"¿Qué tal, cariño?", me pregunta Carlos mientras doy el tercer mordisco al hígado de ternera que me ha cocinado hace un momento a la plancha de la barra. "¿Te pongo ajo y perejil?", me decía hace unos momentos. Estoy en el bar el Agustín, famoso enclave del Raval por sus desayunos de tenedor y sus menús de mediodía buenos, bonitos, baratos y rápidos: por 13 euros haces un primero, un segundo, unos postres y una bebida.
Bar Bodega Agustín: un ejemplo de alma auténtica
El trozo de hígado, hecho al punto, acompañado de patatas fritas, cortadas a mano y hechas en casa, con la salsa fina de ajo y perejil, me parece el mejor milagro para curarme esta hambre que se ha estado cocinando más de la cuenta por culpa de una reunión que se ha alargado demasiado. "Aquí te dejo la sal, por si falta. Y si quieres te traigo aceite y vinagre", me ha dicho cuando me ha llevado el primer plato, un gazpacho que quizás es el mejor gazpacho que he tomado en Barcelona, con un toque de salmorejo. "Lo he dejado descansar, que es cuando está mejor", me explica.

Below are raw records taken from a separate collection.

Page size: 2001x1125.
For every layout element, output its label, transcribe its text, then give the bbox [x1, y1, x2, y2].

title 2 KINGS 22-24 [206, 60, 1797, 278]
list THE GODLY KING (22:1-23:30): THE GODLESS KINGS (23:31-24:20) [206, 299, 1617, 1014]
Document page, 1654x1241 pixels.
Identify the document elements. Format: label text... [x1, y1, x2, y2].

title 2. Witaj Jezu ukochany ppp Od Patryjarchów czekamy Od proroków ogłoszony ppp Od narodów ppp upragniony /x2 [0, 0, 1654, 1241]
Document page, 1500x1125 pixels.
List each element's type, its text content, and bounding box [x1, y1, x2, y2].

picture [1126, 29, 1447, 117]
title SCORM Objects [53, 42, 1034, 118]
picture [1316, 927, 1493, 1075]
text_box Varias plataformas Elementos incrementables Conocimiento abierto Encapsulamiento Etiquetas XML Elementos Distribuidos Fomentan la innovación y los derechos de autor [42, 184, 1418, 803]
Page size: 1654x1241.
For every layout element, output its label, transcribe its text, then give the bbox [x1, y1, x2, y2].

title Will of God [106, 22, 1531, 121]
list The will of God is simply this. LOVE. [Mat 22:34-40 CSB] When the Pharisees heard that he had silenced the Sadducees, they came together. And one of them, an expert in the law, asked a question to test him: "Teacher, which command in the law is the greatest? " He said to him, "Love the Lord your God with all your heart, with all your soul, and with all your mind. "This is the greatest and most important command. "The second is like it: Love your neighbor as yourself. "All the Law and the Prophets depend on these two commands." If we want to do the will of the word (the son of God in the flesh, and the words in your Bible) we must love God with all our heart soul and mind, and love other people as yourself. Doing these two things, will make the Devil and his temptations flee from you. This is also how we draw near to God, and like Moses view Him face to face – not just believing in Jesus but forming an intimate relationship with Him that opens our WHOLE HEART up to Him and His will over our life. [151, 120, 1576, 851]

Desde que he entrado no sé si estoy en un bar de Barcelona o en el comedor de mis tíos, en esta esquina ravalera coronada por un letrero que concentra todas las morfologías de la hostelería: bar, café, bodega, y un racimo de uvas. He llegado más bien tarde y en las mesas he encontrado la naturaleza muerta que han generado los comensales anteriores: un porrón de vino vacío, una botella de gaseosa, un helado acabado, un carajillo consumido.
Pero todavía hay un grupo de seis hombres que, según escucho, trabajan en la construcción, y un par a mi lado que no adivino a saber qué hacen, pero uno de ellos se llama Ole. "Como Oleguer Preses", dice Carlos, "que fue el primer jugador que dijo que no iría a jugar a la selección española".
Me doy cuenta de que Carlos, que después habla de miel con el grupo de hombres, de la importancia de las abejas por el mundo ("sin abejas, estamos acabados") y que termina diciendo alguna cosa sobre la filoxera, tiene una manera de estar en el bar que hace el bar. Eso lo recuerdo también de Pep Forés, de la Bodega Carol, que murió hace unos meses (ey, pero Carol sigue activa con el relevo potente de Fátima).
Pienso si es la manera de moverse por la sala, si el hecho de llevar el trapo colgante o que el menú siempre sea cantado o de calzar ya la cincuentena, y sí, pero todavía hay una cosa más importante: la manera de prestar atención al comensal, de hacerlo en el momento justo, de saberle la medida y de aplicarle el tono adecuado a cada uno. Es una especie de conocimiento de la vida y de las personas que me parece un tesoro a proteger. Ahora bien, este talante no se aguantaría derecho si no fuera por los fundamentos que Montse pone en la cocina, el tándem del tabernero, que prepara los buenos guisados que se huelen a pie de calle.
Acabo con un yogur sencillo adobado con una cucharada generosa de miel que recoge la hermana de Carlos. "Somos de un pueblo de Teruel cerca de Castellón, y mi hermana va moviendo las abejas según la época del año a fin de que se alimenten. Ahora las baja hacia los naranjos y, al final, hacen una miel de mil flores". Salgo volando yo misma, como una abeja, calle Ferlandina abajo, para escribir esta reseña de un imperdible del Raval que esperamos que dure años y años con la persiana levantada.